YSL-Nicole, Patent leather-Photo courtesy of www.ysl.com
Frail and sickly most of his life, St. Laurent's health struggles did nothing to dim the designers passion nor staunch his prolific career; a career that spanned 4 decades and clothed the likes of fashion icons Paloma Picasso and Bianca Jagger.
YSL-2008 Fall collection-photo courtesy of Style.com
St. Laurent, born Yves Henri Donat Mathieu Saint Laurent, referred to his method of design as "the total silence of clothing" according to an Agence France Presse article. He created an ethereal connection between his clothing and the human form.
The iconic designer was also known and admired for a series of "firsts," having pioneered the masculine look for women, dressing them in pantsuits and tuxedos. Forever pushing the envelope, St. Laurent was the first to recognize the beauty of the black model, readily gracing his design house as well as his runway shows with women of color.
Tribute Sandal-Photo courtesy of www.ysl.com
Never one to be pigeonholed, St. Laurent remained one step ahead in the latest trends, often setting them himself. His YSL logo was recognizable to even the most fashion illiterate. Highlights of his career were the creation of the Rive Gauche ready-to-wear label and his controversial fragrance, Opium, which he launched in the mid 1970s.

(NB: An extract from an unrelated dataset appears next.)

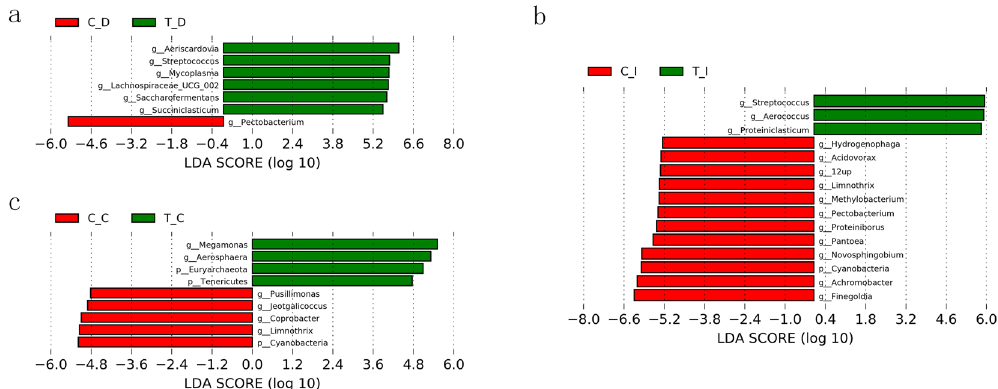
Figure 3. Histogram of the Liner discriminant analysis (LDA) coupled with effect size measurements identified the most differentially abundant genera between the duodenum ( a ), ileum ( b ), and cecum ( c ) of RLF and RPMF ducks. The RLF duck enriched genera are indicated with a negative LDA score, and the genera enriched in the RPMF ducks are indicated with a positive score. The criteria of the LDA score for discriminative features was > 4.0, and the alpha value for the factorial Kruskal—Willis test among classes was <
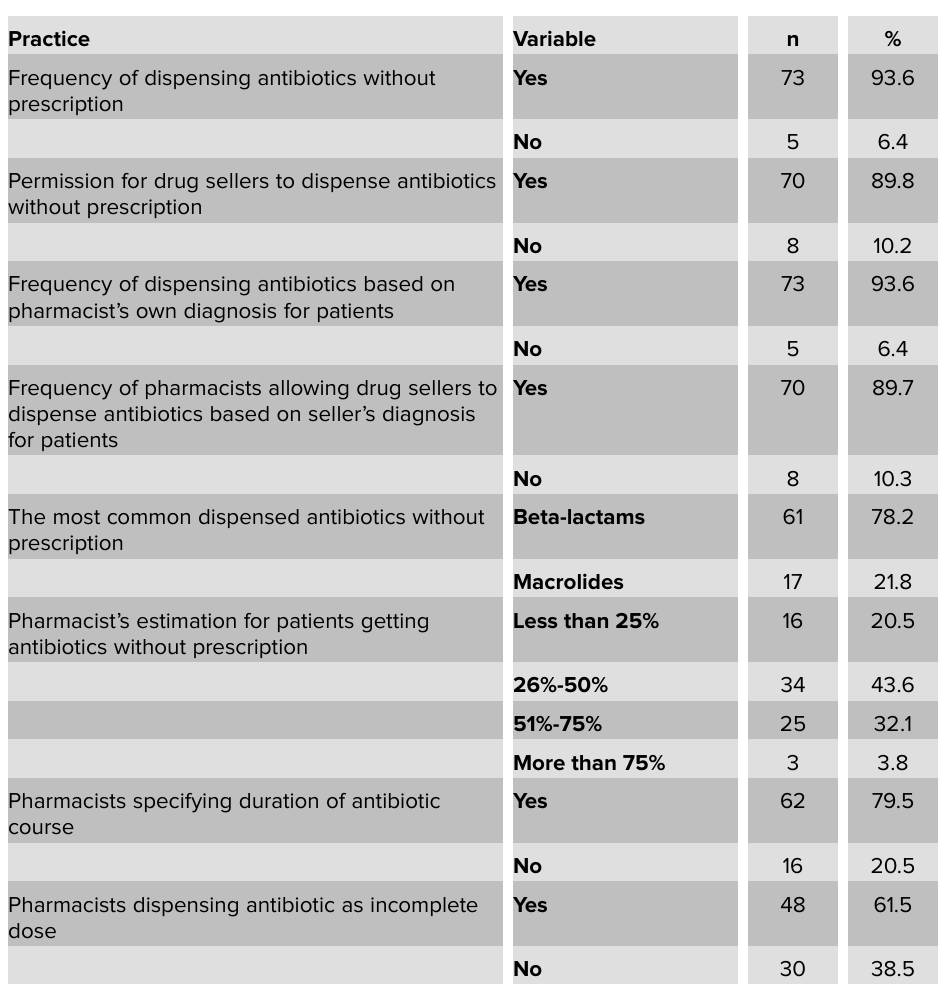
Table 3: The common practices of pharmacists towards antibiotic dispensing in River Nile State, Sudan 2014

When I remember the many photo spreads of St. Laurent's clothing, shoes, and accessories, I realize that what I admired most about him as a designer was his uncanny ability to perfectly dress both men and women. Though many of his women's fashions harbored a masculine theme, they never lost their sophistication and never ceased to drape the female form in pure glamour. His menswear line was just that, a line that any man could feel comfortable wearing. I would not hesitate to purchase a St. Laurent suit for the important man in my life.
YSL Fall 2008 Collection-Photo courtesy of Style.com
There's no doubt the fashion industry has suffered a great loss. Designer, Artist, Genius. Yves Saint Laurent. You shall be missed.